A letter, dated April 2, 2007, was sent to the Tribe soliciting ideas for future uses for the clinic building. In that same letter, the Board of HCHS said "Note that the information form asks if you are interested in purchasing the facility. If the Tribe is interested in pursuing this option, the Board is interested in discussing a wide range of alternative courses of action."

That letter was never answered by the Karuk Tribe.

The Tribe had other plans. In a letter dated March 29, 2007, to Tribal Members or Descendants, Tribal leadership offered to pay for membership in HCHS for Tribal members. The Tribe was trying to load HCHS membership with its Tribal members.

The Board of HCHS has since late last year worked long hours with many meetings to find the best renter for the clinic building. The Board to this day continues to do so. In a Karuk Tribe letter, dated July 3, 2007, Chairman Super of the Tribe said "The Karuk Tribe of California("KTOC") and undersigned members of Happy Camp Health Services("HCHS") hereby request a special meeting of HCHS be called, pursuant to Article 13, Section 3 of the HCHS Bylaws." The undersigned members were all new members, members or employees of the Tribe with their memberships all paid for by the Tribe.

Those undersigned members all had standing to call for a special meeting.

The Tribe did not.

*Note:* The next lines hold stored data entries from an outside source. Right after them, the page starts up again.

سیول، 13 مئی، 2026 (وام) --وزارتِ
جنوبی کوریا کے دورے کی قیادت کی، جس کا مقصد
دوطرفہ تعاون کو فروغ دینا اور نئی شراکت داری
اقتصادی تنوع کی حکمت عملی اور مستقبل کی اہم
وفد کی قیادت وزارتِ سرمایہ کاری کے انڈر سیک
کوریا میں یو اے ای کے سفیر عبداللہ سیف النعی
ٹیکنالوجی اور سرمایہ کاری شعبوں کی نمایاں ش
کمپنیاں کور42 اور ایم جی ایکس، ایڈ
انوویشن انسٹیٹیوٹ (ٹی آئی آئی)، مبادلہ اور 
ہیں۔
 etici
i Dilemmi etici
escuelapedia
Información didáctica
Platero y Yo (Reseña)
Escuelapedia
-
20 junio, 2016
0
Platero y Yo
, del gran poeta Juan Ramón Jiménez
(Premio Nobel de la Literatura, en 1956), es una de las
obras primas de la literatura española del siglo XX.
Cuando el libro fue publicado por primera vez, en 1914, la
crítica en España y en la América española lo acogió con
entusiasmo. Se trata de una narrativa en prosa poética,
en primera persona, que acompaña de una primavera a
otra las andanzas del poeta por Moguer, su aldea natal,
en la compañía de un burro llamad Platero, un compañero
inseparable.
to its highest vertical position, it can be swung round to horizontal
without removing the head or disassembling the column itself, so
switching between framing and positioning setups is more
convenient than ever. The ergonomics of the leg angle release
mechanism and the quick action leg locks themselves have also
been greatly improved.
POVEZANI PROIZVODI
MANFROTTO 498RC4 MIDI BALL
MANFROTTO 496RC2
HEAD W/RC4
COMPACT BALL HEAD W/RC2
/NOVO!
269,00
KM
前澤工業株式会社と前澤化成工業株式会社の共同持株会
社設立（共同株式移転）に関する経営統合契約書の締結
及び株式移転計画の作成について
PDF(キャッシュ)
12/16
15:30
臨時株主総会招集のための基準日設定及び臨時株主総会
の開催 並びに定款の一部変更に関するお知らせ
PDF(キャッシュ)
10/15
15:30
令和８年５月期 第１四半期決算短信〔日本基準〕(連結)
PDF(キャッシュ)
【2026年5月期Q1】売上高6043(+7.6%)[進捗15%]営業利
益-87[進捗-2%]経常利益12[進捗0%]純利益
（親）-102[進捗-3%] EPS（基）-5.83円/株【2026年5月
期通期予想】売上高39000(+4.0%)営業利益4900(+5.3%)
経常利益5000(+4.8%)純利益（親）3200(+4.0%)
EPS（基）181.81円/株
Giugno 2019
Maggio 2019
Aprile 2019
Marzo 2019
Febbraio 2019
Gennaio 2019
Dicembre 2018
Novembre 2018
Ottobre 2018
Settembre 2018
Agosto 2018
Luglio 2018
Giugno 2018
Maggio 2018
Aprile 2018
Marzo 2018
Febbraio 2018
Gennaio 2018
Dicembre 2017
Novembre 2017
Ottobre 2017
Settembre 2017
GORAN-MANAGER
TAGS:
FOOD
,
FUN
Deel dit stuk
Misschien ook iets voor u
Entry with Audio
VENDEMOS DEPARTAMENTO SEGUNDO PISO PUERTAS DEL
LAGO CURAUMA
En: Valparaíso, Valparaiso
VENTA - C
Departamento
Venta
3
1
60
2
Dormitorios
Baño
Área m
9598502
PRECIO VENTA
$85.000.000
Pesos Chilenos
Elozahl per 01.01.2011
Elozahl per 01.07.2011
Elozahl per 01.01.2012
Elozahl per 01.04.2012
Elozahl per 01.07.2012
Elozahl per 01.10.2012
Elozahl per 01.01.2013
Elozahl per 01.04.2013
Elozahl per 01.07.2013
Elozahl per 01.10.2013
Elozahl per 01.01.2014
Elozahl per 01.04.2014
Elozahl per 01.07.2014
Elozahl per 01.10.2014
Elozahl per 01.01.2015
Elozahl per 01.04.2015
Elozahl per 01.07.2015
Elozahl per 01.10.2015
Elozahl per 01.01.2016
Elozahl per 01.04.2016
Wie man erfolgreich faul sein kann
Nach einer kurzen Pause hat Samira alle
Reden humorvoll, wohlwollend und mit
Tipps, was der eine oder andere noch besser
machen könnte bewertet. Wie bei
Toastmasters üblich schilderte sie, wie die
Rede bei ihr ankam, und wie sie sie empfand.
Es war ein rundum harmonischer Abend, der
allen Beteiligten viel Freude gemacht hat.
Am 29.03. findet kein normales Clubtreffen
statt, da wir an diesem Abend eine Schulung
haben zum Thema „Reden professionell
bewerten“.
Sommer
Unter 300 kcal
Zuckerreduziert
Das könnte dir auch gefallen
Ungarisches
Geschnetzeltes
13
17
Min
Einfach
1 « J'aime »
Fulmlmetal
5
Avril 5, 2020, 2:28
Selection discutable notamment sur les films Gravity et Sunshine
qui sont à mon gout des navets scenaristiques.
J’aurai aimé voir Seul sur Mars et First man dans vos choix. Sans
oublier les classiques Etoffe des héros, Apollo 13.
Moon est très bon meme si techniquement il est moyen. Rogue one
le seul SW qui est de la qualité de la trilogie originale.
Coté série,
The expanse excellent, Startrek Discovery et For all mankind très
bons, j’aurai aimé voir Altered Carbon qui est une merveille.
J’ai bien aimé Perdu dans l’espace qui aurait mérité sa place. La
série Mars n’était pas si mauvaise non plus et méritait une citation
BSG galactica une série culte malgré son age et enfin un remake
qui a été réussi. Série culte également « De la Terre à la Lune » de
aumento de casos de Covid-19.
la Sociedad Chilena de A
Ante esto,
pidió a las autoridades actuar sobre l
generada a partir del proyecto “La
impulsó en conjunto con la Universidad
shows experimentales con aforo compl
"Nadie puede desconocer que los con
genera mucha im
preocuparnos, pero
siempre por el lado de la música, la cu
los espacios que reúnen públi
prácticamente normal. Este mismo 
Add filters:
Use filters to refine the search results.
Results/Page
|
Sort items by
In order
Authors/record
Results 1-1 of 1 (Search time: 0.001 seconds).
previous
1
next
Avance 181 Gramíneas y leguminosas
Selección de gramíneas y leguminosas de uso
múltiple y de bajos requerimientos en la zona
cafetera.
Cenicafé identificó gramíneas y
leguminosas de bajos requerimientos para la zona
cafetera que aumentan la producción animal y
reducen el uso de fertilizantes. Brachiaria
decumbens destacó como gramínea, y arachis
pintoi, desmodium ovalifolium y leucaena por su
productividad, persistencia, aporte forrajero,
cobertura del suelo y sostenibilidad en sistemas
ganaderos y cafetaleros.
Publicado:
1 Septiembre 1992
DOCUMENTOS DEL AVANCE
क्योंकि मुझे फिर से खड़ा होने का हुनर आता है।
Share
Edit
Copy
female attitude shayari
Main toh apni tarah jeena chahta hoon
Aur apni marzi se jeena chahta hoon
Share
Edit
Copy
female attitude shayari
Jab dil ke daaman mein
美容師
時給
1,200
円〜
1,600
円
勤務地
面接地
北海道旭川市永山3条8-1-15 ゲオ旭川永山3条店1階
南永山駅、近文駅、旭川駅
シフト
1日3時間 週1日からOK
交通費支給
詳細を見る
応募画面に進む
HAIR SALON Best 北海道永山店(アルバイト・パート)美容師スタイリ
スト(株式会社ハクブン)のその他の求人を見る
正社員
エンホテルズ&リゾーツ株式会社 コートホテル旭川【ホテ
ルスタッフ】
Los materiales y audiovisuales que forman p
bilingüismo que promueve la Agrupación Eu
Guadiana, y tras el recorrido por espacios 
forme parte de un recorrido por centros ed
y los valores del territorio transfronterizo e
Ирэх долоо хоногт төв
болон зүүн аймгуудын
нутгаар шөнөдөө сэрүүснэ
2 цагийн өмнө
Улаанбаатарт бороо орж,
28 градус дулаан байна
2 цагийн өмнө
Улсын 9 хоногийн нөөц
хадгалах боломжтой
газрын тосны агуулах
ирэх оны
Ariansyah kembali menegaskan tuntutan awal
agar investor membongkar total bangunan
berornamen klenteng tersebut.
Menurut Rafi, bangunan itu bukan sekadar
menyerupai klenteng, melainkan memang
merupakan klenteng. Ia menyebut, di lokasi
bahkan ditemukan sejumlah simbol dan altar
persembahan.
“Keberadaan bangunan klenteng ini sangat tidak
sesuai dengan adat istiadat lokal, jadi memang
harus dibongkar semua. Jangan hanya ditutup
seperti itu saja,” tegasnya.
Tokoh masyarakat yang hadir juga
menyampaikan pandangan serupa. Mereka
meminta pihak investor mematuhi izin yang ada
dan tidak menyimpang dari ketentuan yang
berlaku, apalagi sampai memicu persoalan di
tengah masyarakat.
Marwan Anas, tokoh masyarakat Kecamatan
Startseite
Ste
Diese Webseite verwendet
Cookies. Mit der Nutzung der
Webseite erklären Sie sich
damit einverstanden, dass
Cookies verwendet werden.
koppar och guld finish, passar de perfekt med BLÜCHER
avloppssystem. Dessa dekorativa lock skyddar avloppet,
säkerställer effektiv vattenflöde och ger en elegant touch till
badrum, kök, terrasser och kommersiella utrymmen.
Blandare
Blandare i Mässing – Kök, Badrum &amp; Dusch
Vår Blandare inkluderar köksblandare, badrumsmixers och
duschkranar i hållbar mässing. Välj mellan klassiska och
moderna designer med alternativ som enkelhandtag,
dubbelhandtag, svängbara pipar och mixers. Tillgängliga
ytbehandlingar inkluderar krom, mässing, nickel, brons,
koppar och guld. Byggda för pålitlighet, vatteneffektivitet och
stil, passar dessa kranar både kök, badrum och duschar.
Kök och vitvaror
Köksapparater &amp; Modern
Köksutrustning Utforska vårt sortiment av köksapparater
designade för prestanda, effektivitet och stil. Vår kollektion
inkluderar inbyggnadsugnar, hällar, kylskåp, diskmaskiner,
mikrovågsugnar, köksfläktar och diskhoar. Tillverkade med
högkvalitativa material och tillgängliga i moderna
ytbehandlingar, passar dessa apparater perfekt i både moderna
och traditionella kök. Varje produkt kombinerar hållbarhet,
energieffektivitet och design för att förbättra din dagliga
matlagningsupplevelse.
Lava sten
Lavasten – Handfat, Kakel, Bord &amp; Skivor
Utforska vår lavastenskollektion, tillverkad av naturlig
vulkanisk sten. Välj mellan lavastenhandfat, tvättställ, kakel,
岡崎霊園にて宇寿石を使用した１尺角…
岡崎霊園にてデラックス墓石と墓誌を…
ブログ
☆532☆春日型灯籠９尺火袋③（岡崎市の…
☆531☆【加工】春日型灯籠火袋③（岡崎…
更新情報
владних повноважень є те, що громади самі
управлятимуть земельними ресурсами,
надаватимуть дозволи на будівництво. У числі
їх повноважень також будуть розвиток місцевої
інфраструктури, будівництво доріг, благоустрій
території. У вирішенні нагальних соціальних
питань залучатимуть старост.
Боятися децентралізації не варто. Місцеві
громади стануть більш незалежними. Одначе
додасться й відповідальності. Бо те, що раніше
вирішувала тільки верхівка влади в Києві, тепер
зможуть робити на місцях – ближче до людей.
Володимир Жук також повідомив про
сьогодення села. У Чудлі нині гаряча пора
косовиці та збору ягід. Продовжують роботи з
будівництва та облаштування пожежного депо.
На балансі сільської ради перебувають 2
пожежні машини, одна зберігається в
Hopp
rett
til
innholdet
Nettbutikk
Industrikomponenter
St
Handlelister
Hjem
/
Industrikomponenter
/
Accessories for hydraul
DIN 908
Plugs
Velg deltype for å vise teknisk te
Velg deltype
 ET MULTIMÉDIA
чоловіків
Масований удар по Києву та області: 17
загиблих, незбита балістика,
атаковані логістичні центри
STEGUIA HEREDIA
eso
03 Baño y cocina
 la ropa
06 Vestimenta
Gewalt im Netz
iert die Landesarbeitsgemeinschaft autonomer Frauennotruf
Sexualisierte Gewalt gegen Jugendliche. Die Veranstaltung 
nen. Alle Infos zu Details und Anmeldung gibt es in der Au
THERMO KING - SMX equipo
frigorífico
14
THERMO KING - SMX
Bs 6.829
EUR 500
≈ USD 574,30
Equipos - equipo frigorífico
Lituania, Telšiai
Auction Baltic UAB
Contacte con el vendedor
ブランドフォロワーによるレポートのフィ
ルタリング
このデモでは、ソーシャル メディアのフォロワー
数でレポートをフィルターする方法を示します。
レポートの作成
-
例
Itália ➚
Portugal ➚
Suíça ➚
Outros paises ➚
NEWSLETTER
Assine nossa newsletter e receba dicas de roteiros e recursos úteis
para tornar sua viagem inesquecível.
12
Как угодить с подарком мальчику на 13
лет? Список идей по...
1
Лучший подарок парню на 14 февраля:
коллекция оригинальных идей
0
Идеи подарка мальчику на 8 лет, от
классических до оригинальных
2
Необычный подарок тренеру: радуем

To this day, I still do not understand how anyone from an organization can call a meeting of a completely different organization. I am going to call a meeting of the Karuk Tribe. How far do you think I will get????

The purpose of the special meeting was to remove the current Board of Directors and replace them with a Board made up of entirely of Tribal members or employees.

It doesn't take a rocket scientist to see what leadership of the Tribe was up to. The Tribe did not get what it wanted when it lost the election in late 2006, so it apparently decided it would simply take the assets of HCHS.

The Board of HCHS invited the twenty members, all Tribal members or employees, who called for the special meeting to a Board meeting of HCHS. The Board wanted to know why a special meeting was called. No cause or reason had ever been listed for the removal of the current Board.

Only 5 of the 20 signers showed up.

One signer said she signed "to raise alittle dust". Another said she "did not know why she signed". The long arm of intimidation of the Karuk Tribe leadership, listed in articles in the Pioneer Press the past two weeks, does have a long wing span.

The leadership of the Tribe has made public that since the Tribe has paid rent for over five years and maintained the building for five years- which the signed lease says it is required to do- that is payment for the building so the building is theirs. I better sell my condo in the Bay area before my renter decides the same thing! I can hear it know, I paid rent for 8 years and helped maintain the condo, the condo is now mine.

The Karuk Tribe continues to try and run HCHS business so court action has been sought. HCHS does not have the money for this, but it has been forced down that road.

The problem is not with the Karuk Tribe but with Tribal leadership I believe is out of touch with the majority of its members. Many are appalled at the actions in this matter by Tribal leadership, Karuk members and non tribe members alike.

This matter is tearing this community apart, and the community is already badly divided. HCHS has done everything it can to prevent that from happening, but we could have rolled over and played dead or fought back. HCHS had no choice but to fight back.